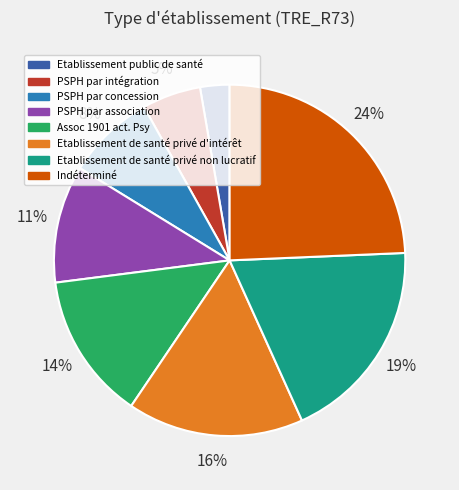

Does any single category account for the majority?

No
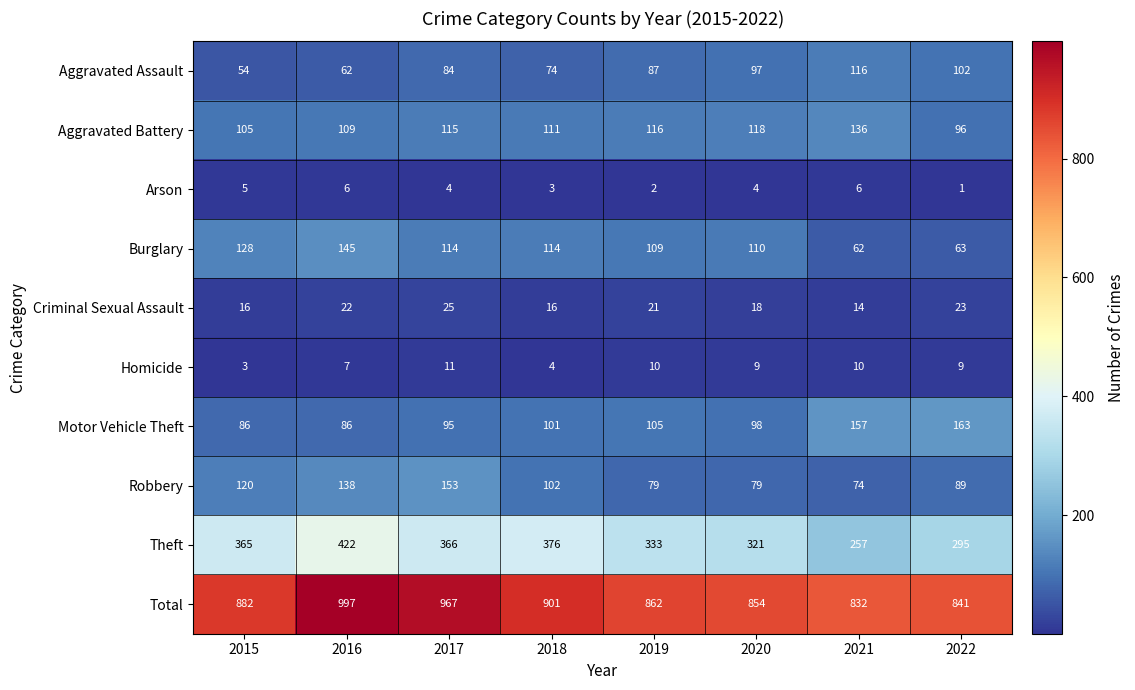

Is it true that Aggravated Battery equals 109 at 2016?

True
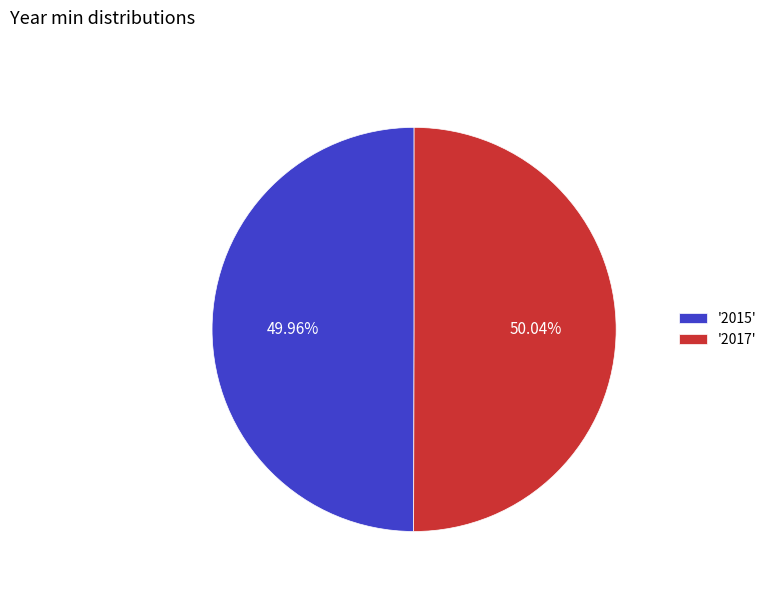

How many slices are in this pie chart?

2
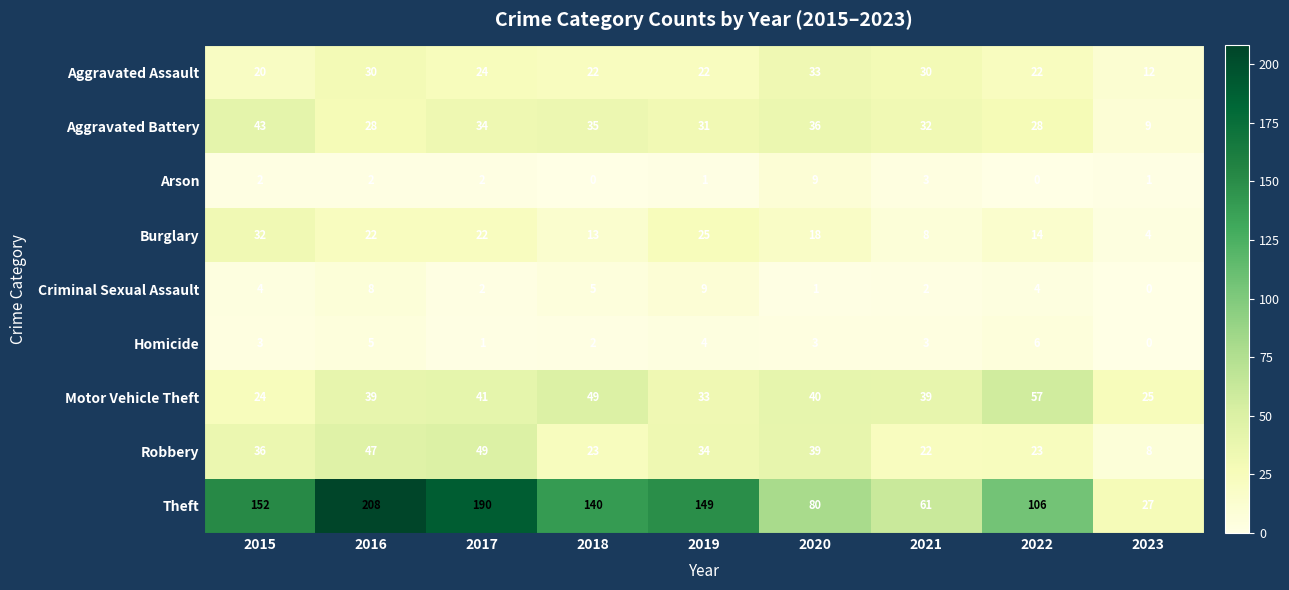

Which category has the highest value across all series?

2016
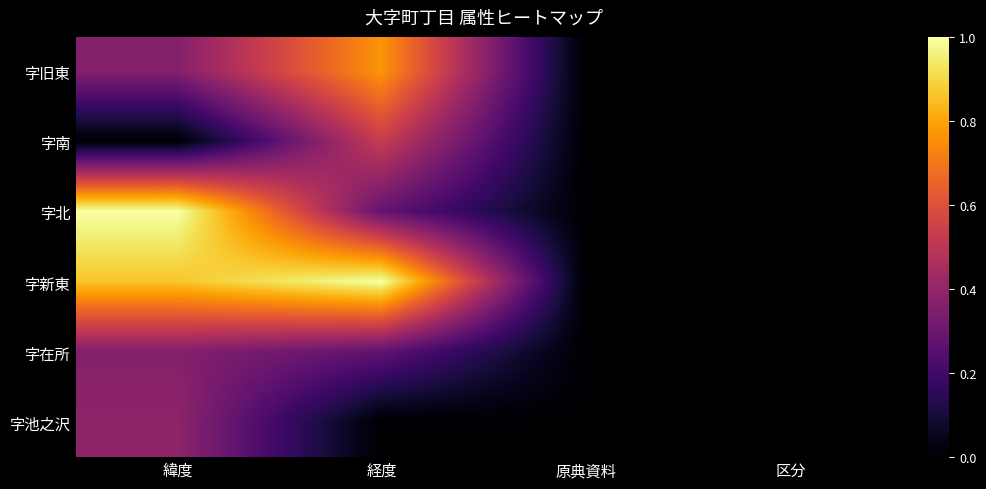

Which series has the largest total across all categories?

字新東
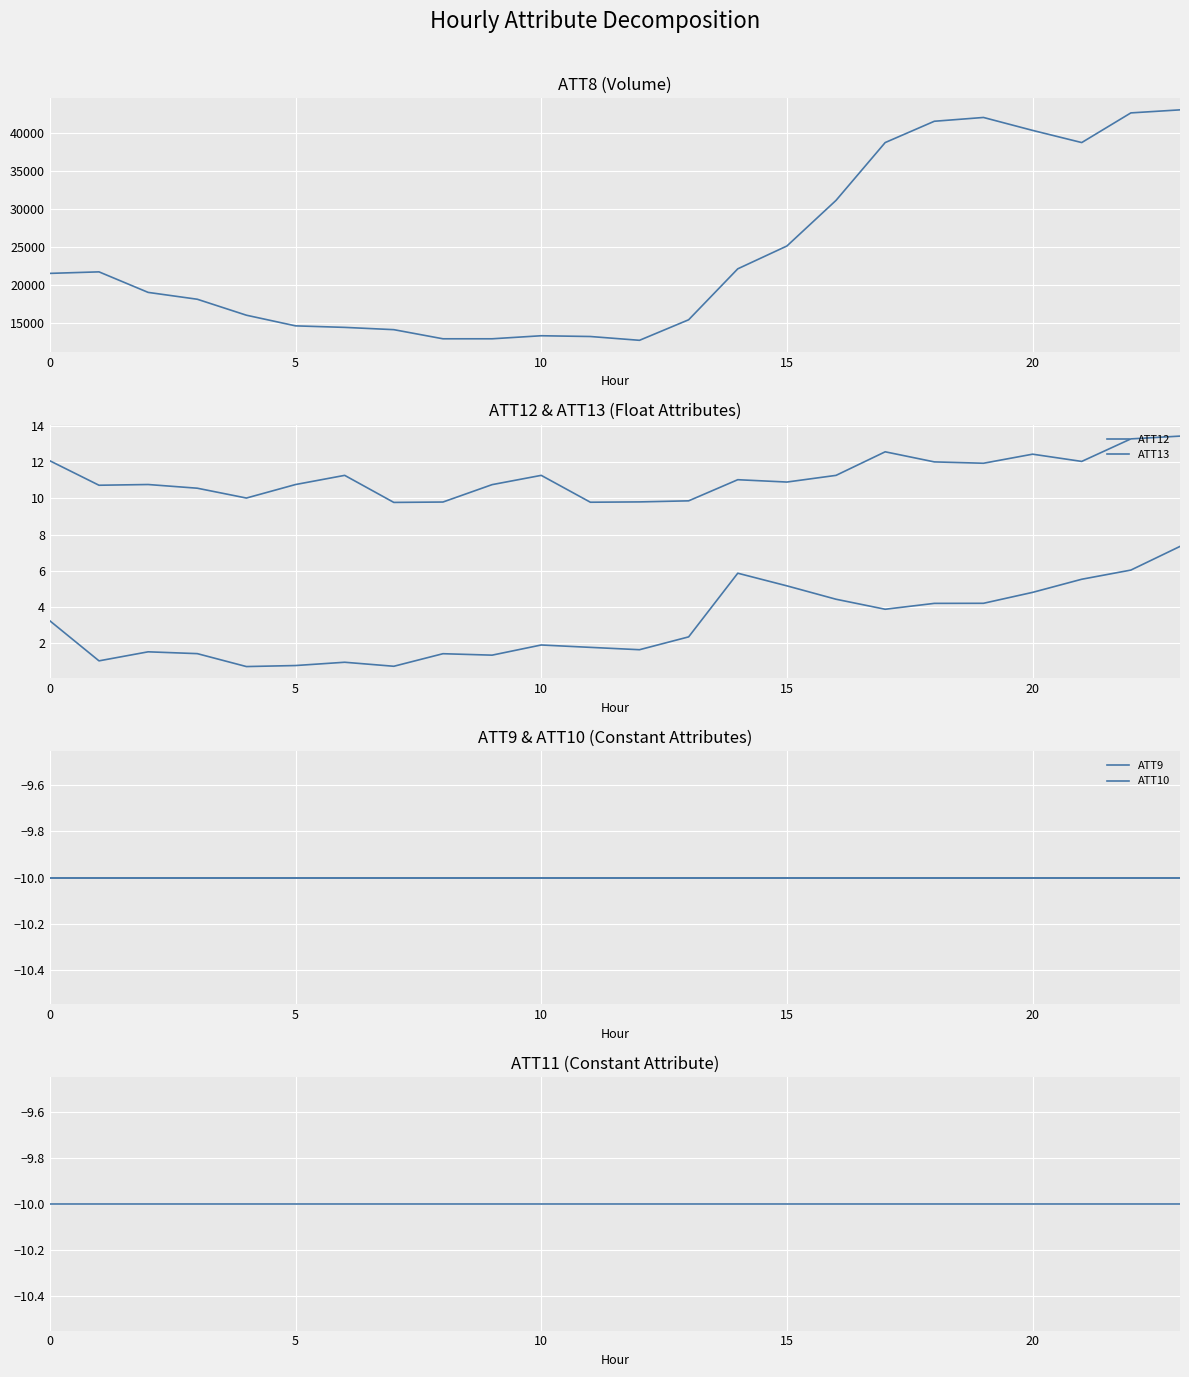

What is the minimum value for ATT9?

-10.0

----------

# PROBLEM REQUIREMENTS:
State only how many lines in the material above contain the string "value", where case counts.

# ANSWER BOX:
2